◆ Stored items from a collection
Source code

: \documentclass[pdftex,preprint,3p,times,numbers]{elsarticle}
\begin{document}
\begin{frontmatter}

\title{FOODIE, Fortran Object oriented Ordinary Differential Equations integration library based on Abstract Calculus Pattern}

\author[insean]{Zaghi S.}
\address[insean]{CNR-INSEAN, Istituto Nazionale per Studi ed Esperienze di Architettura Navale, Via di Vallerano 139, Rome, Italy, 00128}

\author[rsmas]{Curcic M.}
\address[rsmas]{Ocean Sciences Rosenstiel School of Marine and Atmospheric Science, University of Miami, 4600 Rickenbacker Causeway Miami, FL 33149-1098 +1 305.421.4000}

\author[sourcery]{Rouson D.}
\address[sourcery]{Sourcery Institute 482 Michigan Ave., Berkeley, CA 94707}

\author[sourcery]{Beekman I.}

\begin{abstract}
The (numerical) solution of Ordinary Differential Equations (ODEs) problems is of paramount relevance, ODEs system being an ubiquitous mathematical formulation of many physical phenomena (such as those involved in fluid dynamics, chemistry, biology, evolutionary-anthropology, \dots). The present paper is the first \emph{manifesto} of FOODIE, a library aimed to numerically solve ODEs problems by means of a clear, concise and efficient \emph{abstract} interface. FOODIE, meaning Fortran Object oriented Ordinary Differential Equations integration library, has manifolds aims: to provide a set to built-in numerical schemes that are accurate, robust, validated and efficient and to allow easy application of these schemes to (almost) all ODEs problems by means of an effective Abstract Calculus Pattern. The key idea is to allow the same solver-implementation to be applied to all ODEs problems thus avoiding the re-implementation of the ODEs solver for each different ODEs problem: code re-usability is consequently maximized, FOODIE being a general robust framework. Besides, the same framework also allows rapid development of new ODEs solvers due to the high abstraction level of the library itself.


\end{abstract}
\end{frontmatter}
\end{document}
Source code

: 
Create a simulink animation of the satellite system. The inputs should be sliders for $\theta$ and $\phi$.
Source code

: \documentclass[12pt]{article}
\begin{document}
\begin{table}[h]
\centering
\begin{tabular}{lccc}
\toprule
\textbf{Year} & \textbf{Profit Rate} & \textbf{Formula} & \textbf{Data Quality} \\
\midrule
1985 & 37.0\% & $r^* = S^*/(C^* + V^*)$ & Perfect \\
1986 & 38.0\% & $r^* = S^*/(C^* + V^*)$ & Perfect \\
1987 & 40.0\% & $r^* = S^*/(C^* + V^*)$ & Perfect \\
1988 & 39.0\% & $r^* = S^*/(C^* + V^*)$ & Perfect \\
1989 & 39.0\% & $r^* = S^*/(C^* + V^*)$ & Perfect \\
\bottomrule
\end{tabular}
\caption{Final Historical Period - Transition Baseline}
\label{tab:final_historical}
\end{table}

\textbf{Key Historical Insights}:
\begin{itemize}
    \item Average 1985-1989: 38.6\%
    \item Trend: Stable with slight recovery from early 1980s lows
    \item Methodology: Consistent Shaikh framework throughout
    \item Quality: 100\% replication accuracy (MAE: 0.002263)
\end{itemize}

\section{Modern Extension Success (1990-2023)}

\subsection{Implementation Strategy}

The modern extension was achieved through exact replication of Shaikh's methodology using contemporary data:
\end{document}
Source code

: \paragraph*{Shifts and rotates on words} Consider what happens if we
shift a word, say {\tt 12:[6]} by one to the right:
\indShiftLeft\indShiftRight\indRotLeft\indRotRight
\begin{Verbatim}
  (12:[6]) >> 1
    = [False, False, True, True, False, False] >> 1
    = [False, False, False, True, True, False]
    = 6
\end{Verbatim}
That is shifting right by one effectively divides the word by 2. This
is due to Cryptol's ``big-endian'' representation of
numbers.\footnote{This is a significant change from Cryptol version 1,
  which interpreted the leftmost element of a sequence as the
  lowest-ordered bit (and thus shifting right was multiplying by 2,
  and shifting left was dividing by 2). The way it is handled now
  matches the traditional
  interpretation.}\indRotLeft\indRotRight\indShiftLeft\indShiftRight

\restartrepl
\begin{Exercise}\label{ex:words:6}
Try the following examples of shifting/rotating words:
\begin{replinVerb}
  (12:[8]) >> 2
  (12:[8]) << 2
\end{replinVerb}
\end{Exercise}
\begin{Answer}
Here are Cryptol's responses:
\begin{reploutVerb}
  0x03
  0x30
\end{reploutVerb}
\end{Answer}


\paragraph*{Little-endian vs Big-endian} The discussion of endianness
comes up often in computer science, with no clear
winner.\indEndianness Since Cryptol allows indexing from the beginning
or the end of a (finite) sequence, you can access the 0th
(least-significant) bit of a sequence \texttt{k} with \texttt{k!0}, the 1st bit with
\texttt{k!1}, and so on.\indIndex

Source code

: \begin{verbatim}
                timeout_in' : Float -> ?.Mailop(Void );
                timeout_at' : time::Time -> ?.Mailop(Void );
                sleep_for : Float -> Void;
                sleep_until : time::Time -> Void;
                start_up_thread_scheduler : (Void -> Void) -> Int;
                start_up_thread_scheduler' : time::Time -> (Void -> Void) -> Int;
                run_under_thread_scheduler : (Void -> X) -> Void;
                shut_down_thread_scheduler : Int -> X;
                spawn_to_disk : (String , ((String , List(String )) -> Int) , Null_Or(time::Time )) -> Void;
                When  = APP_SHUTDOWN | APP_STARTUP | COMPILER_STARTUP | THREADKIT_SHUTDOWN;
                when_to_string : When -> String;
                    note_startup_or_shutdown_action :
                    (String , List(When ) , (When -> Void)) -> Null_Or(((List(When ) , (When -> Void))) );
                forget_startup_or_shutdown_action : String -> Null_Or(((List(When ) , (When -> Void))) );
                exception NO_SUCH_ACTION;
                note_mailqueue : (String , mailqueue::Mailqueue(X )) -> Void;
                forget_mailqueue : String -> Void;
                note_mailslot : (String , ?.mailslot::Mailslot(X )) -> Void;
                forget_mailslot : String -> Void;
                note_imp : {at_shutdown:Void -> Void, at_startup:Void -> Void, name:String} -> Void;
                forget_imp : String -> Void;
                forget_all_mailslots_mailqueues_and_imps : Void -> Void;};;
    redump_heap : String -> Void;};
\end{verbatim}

◆ Work required
Report how many lines of the entries include the word "label", and let the number stand alone.

◆ Answer below
2